Work to be completed: Lines in the listing below may contain the string "Funding". Say how many do, giving only the number.

Excerpted records:
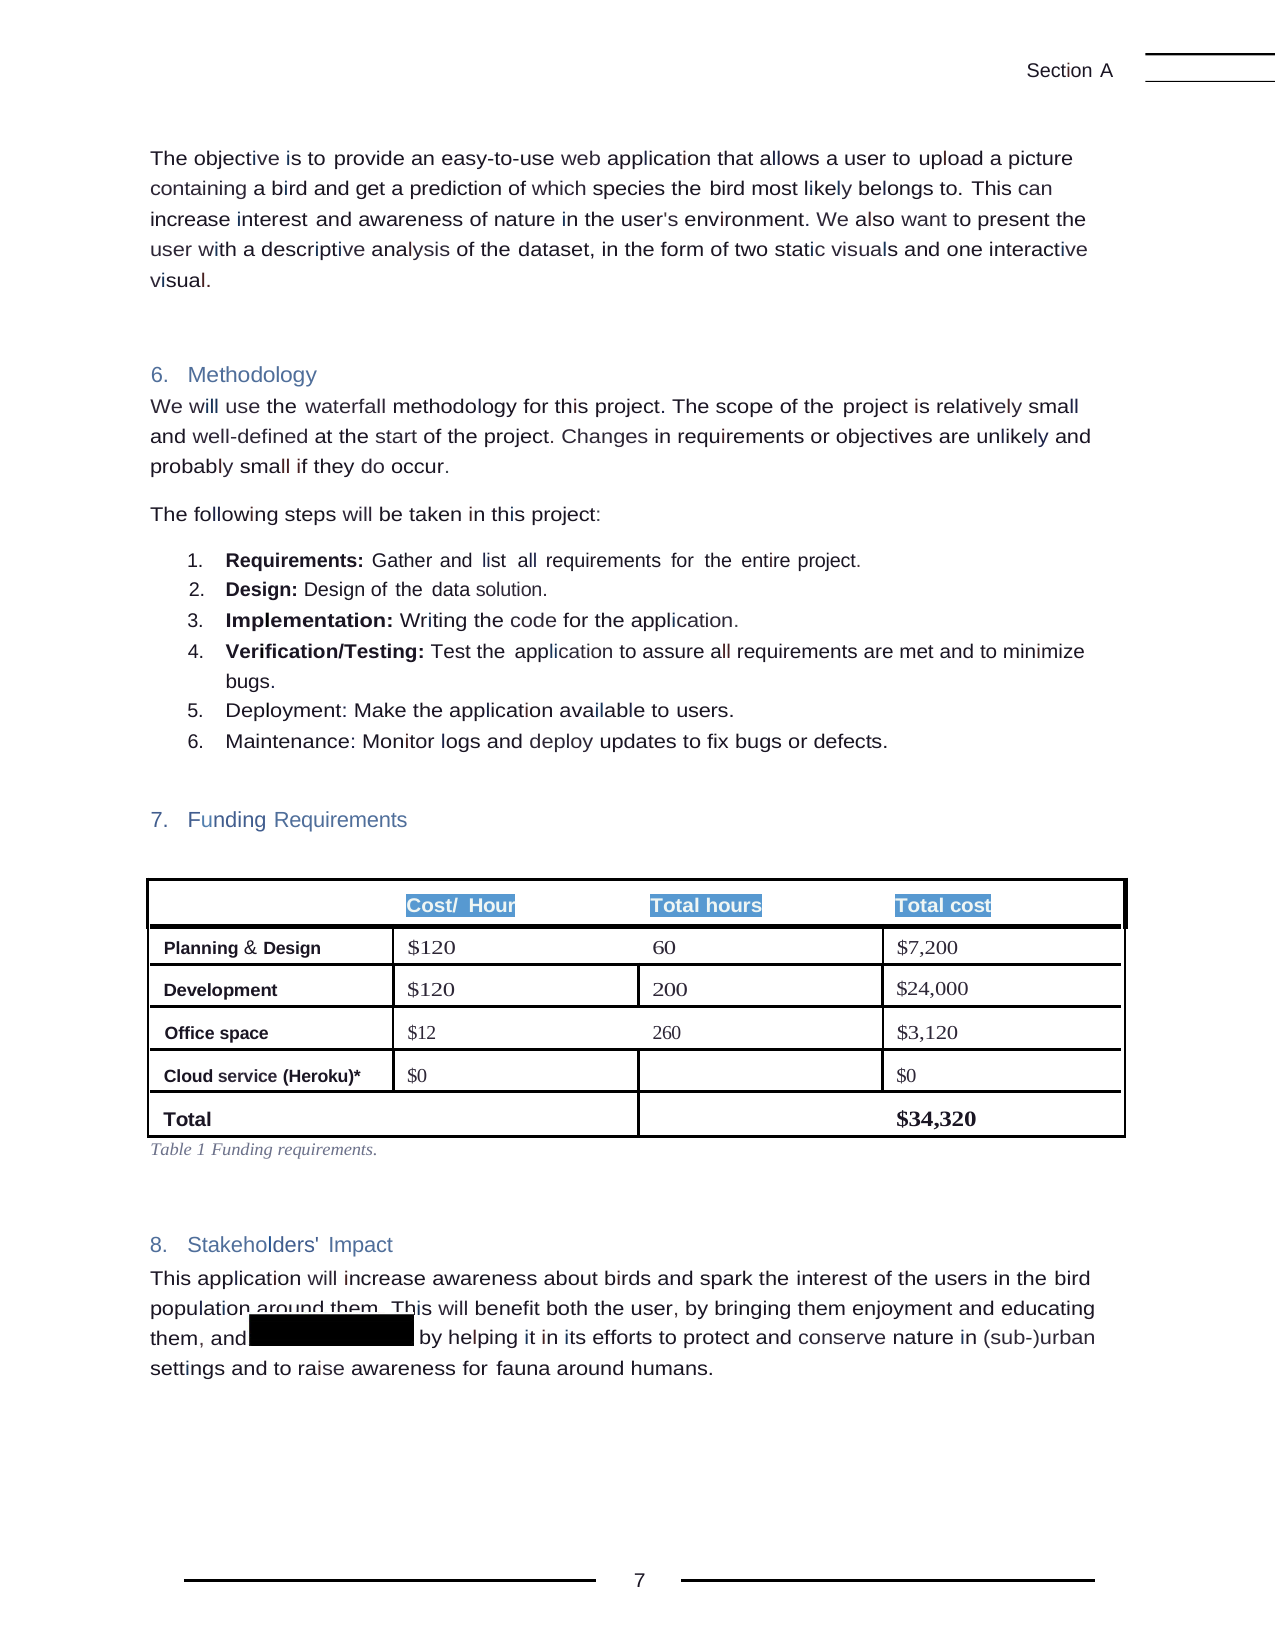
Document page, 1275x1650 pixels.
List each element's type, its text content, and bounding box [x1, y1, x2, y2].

table_cell $12 260 [394, 1008, 882, 1048]
list Deployment: Make the application available to users. [187, 700, 1252, 722]
table_cell Development [149, 963, 392, 1004]
table_cell Total [149, 1090, 637, 1135]
list Verification/Testing: Test the application to assure all requirements are met and to minimize bugs. [188, 639, 1095, 692]
table_cell Cloud service (Heroku)* [149, 1048, 392, 1090]
table_cell [640, 1051, 881, 1090]
list Methodology [151, 362, 1252, 387]
text We will use the waterfall methodology for this project. The scope of the project is relatively small and well-defined at the start of the project. Changes in requirements or objectives are unlikely and probably small if they do occur. [150, 395, 1120, 478]
table_cell Planning & Design [149, 924, 392, 963]
table_cell 200 [640, 966, 881, 1004]
table_cell $34,320 [640, 1090, 1124, 1135]
table_cell $3,120 [884, 1005, 1124, 1048]
list Maintenance: Monitor logs and deploy updates to fix bugs or defects. [187, 730, 1252, 753]
table_cell $24,000 [884, 963, 1124, 1004]
text The objective is to provide an easy-to-use web application that allows a user to upload a picture containing a bird and get a prediction of which species the bird most likely belongs to. This can increase interest and awareness of nature in the user's environment. We also want to present the user with a descriptive analysis of the dataset, in the form of two static visuals and one interactive visual. [150, 146, 1119, 292]
table_cell $120 [395, 966, 637, 1004]
list Implementation: Writing the code for the application. [187, 609, 1252, 632]
list Stakeholders' Impact [149, 1232, 1252, 1257]
text 7 [123, 1569, 1156, 1592]
text Section A [123, 59, 1114, 81]
list Funding Requirements [150, 806, 1252, 832]
table_cell $7,200 [884, 924, 1124, 963]
list Design: Design of the data solution. [188, 578, 1252, 601]
table_cell Office space [149, 1005, 392, 1048]
text Table 1 Funding requirements. [150, 1139, 1252, 1159]
picture [246, 1312, 414, 1346]
text This application will increase awareness about birds and spark the interest of the users in the bird population around them. This will benefit both the user, by bringing them enjoyment and educating them, and by helping it in its efforts to protect and conserve nature in (sub-)urban settings and to raise awareness for fauna around humans. [150, 1261, 1109, 1382]
list Requirements: Gather and list all requirements for the entire project. [187, 549, 1252, 572]
table_cell $0 [884, 1048, 1124, 1090]
table_cell $120 60 [394, 929, 882, 963]
table_header Cost/ Hour Total hours Total cost [149, 881, 1123, 924]
text The following steps will be taken in this project: [150, 503, 1252, 526]
table_cell $0 [395, 1051, 637, 1090]
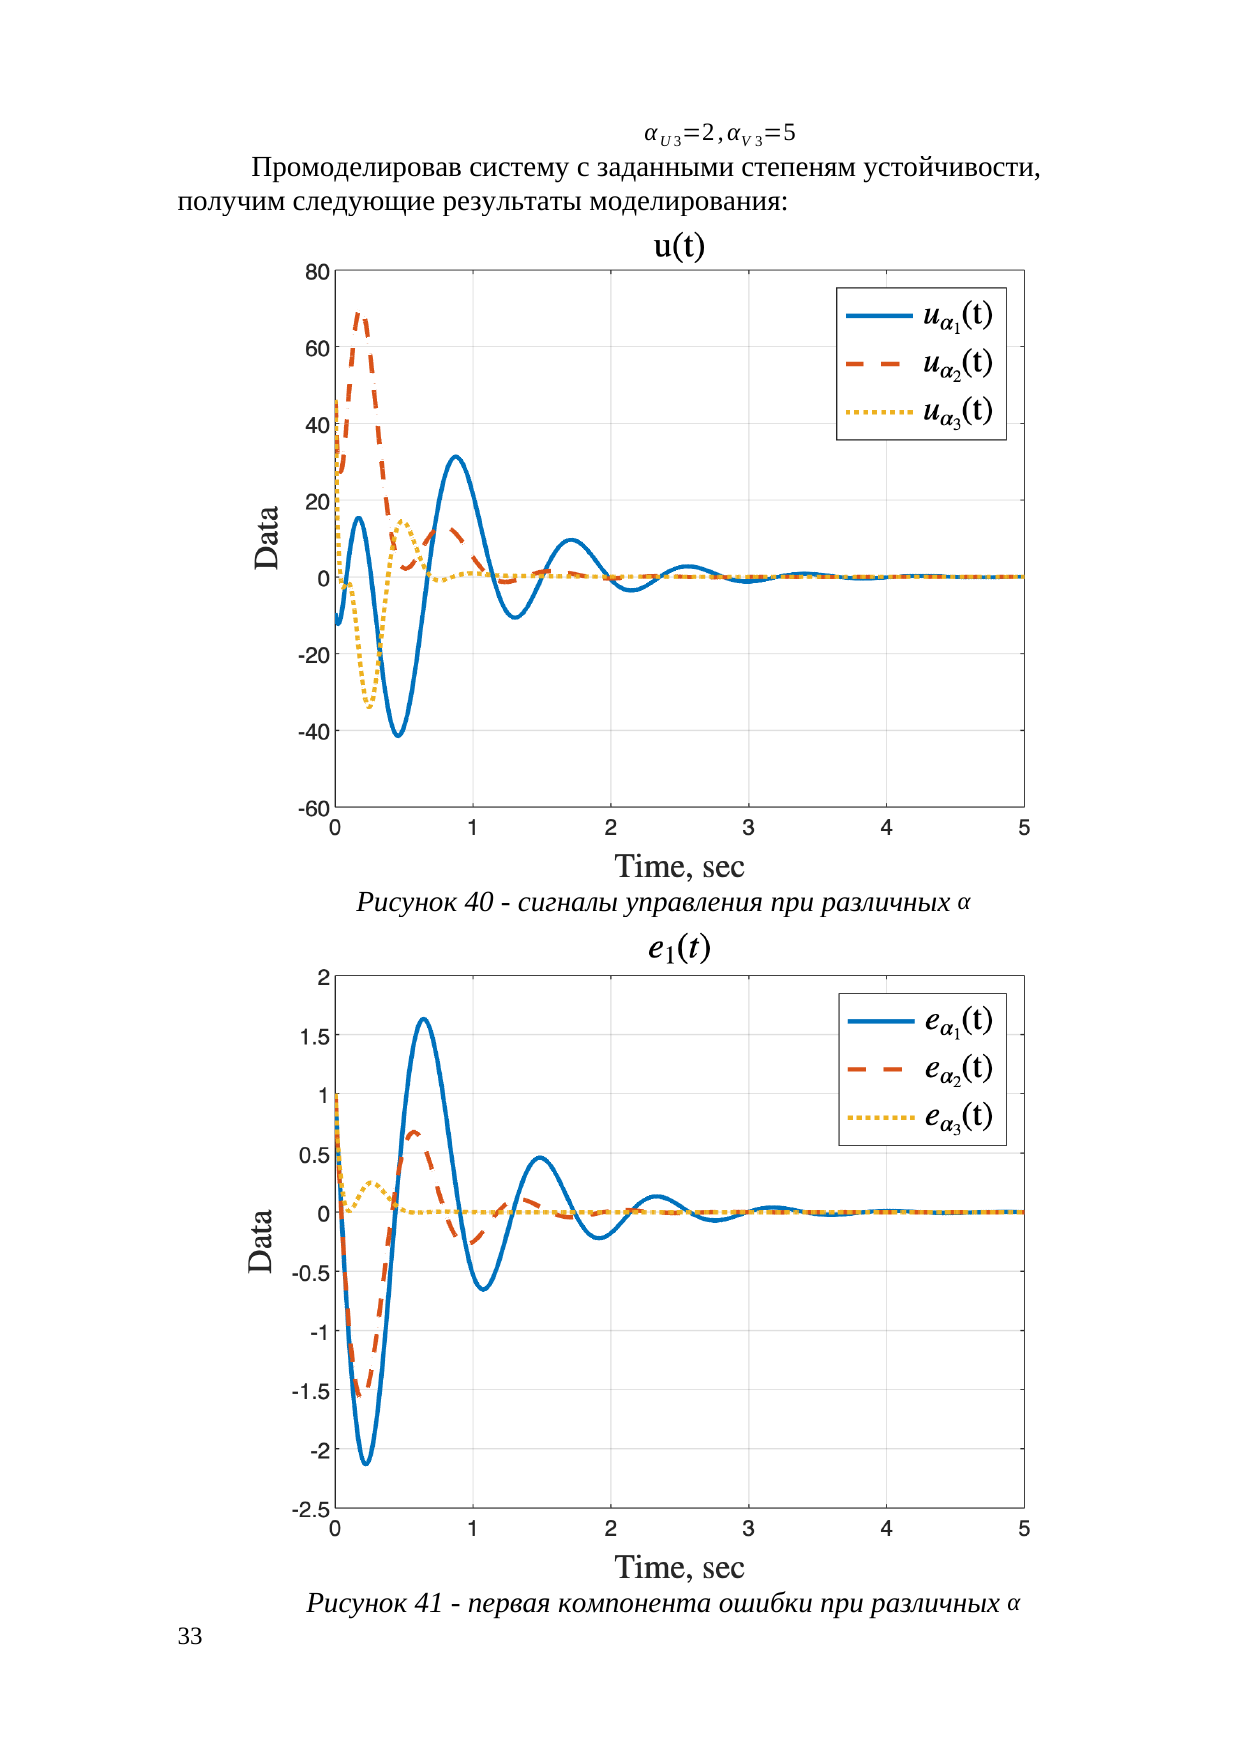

Task result: 2